[Scene edit records]
- - -
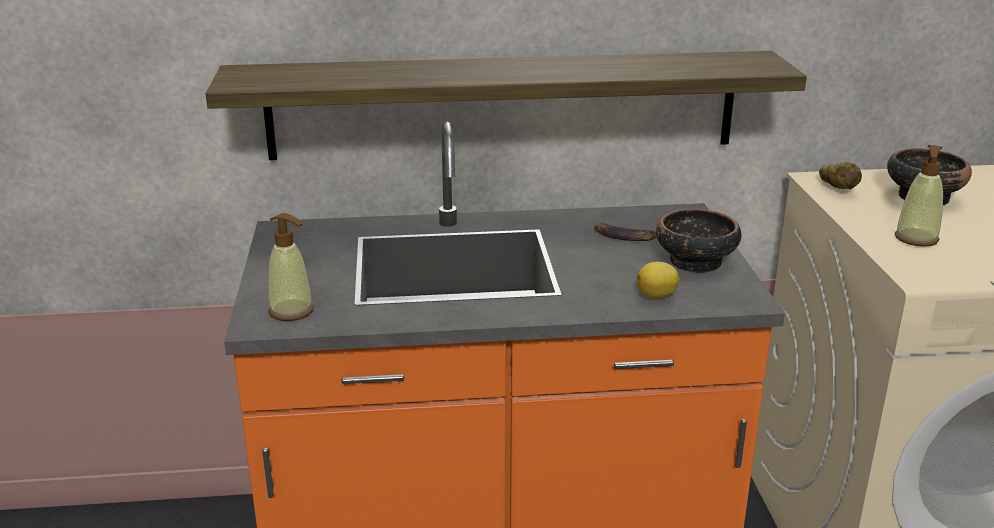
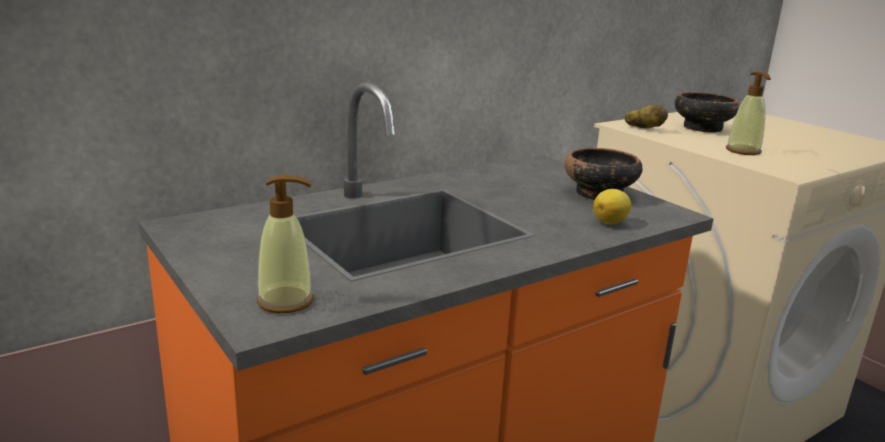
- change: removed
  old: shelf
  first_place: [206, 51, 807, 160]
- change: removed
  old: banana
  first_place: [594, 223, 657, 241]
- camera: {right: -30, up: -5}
- - -
#### [What is expected]
Return, word for word, every line from the line with "first_place: [206, 51, 807, 160]" to the final line of the data.

#### [Solved problem]
  first_place: [206, 51, 807, 160]
- change: removed
  old: banana
  first_place: [594, 223, 657, 241]
- camera: {right: -30, up: -5}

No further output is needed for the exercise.